The town is in the hills of the North Eifel, within the Hohes Venn. Eifel Nature Park in the narrow valley of the Rur river. Behind the town’s popular tourist attraction nowadays, there is the historic town center with many narrow streets. And also there are preserved half-timbered houses which have been remained nearly unchanged for about 300 years. Monschau castle is the most popular. And there are museums which show the civil living culture between the 18th and 19th centuries.


7. Wismar, Mecklenburg-Western Pomerania

Wismar, a town in the state of Mecklenburg-Vorpommern, also known by its anglicized name Mecklenburg-Western Pomerania. Still an important seaport on the Baltic Sea, Wismar is with so much of medieval architecture.

And Wismar’s harbor, the Alter Hafen, is so well preserved that it looks like a stage set-as indeed it has been for several films. Fishing boats line the quay and sell fresh seafood sandwiches called fischbrötchen at lunchtime, and several boats offer sailing cruises. And also, Wismar was named, along with the neighboring ports of Rostock and Stralsund, a UNESCO World Heritage Site.


8. Cochem, Rhineland-Palatinate

Cochem, Rhineland-Palatinate

Cochem is in the Kusel district, falls just behind Kusel, as Germany’s second smallest district seat.

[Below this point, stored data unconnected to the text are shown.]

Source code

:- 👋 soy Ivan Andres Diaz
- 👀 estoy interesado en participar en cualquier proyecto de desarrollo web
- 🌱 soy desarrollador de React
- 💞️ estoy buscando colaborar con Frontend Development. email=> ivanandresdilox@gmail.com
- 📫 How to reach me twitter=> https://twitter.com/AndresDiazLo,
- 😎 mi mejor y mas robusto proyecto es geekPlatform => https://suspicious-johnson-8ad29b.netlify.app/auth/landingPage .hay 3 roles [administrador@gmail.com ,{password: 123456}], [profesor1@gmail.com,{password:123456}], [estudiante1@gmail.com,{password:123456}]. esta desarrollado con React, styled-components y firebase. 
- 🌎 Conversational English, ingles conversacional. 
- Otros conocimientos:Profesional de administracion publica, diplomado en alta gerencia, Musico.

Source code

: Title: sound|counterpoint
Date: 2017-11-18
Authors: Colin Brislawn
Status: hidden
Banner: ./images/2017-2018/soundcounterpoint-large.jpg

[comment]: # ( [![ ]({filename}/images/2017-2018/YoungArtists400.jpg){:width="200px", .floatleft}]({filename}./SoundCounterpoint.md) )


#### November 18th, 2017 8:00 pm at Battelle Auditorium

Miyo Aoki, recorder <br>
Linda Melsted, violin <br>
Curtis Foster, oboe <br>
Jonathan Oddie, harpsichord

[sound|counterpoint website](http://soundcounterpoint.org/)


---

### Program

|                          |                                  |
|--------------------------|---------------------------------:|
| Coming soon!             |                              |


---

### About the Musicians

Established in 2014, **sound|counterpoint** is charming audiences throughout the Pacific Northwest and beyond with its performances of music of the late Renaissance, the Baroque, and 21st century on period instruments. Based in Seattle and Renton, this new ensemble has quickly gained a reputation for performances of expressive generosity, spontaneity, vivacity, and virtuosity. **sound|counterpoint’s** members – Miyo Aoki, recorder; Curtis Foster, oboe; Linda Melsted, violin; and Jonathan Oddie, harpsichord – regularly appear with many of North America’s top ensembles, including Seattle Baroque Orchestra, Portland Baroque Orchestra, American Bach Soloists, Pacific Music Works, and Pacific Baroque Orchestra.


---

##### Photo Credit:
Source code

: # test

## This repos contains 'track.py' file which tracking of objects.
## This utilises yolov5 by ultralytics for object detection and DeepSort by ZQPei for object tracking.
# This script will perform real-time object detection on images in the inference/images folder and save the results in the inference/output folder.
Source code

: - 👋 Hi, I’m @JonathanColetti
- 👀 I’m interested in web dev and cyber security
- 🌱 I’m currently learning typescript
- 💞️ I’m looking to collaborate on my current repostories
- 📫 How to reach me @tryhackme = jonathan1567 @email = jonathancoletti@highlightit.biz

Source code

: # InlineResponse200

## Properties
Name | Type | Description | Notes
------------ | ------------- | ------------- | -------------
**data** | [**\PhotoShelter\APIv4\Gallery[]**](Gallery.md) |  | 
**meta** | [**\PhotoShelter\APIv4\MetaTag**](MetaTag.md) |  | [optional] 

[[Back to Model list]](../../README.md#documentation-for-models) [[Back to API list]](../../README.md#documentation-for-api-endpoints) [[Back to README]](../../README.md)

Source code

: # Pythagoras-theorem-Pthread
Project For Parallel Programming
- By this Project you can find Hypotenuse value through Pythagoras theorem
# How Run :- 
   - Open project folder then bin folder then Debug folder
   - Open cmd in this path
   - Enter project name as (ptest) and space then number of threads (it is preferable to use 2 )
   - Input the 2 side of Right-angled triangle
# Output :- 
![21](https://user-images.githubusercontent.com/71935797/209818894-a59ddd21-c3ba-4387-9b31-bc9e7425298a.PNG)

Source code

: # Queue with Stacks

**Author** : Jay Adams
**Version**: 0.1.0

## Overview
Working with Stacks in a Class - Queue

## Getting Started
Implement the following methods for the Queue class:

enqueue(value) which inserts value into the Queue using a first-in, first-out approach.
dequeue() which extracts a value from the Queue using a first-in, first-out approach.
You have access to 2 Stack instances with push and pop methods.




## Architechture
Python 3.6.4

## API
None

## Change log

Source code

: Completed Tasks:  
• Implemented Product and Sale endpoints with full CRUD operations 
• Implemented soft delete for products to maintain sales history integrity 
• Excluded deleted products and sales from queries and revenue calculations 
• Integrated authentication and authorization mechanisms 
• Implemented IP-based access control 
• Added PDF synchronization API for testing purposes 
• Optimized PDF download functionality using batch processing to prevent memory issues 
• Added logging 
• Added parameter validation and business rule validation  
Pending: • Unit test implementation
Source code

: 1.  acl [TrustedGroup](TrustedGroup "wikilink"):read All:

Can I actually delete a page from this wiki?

In town, Cochem’s main square features half-timbered homes, are showcasing the charm that has drawn tourists for centuries. Perched on a hillside above town, Cochem Castle’s Gothic magnificence adds to the spectacular views. There are many others for sightseeing including  Cochem Imperial castle, Winneburg castle and Saint Roch’s Plague Chapel.


9. Dinkelsbühl, Bavaria


Dinkelsbühl, considered as one of Germany’s best-preserved towns from the late Middle Ages. Furthermore, it has always been regarded as a magnet for holiday-makers and people seeking rest and relaxation. The town is located at the heart of the Romantic Road, in Romantic Franconia. The townscape has a largely unchanged appearance for over 400 years and presents imposing churches and impressive half-timbered, patrician houses. An afternoon spent exploring the historic streets should definitely include a walk around the city’s fortifications, which wrap around the entire town. Dinkelsbühl is a considered part of the Romantic Road, a one-time trade route that is now touted for tourism.


10. Goslar, Lower Saxony

Goslar, Lower Saxony

Goslar is a historic town located the administrative in the center of the district of Goslar. It’s on the northwestern slopes of the Harz mountain range. The Old Town of Goslar and Rammelsberg Mines are UNESCO World Heritage Sites. Most of Goslar’s allure lies above ground, notably the city gates and walls, the Imperial Palace, and nearly 50 church spires rising beyond the skyline of timbered homes. The surprisingly windy and narrow streets in Old Town bring visitors past many of these historical wonders. But the view is best taken in from the hilltop location on the Imperial Palace grounds.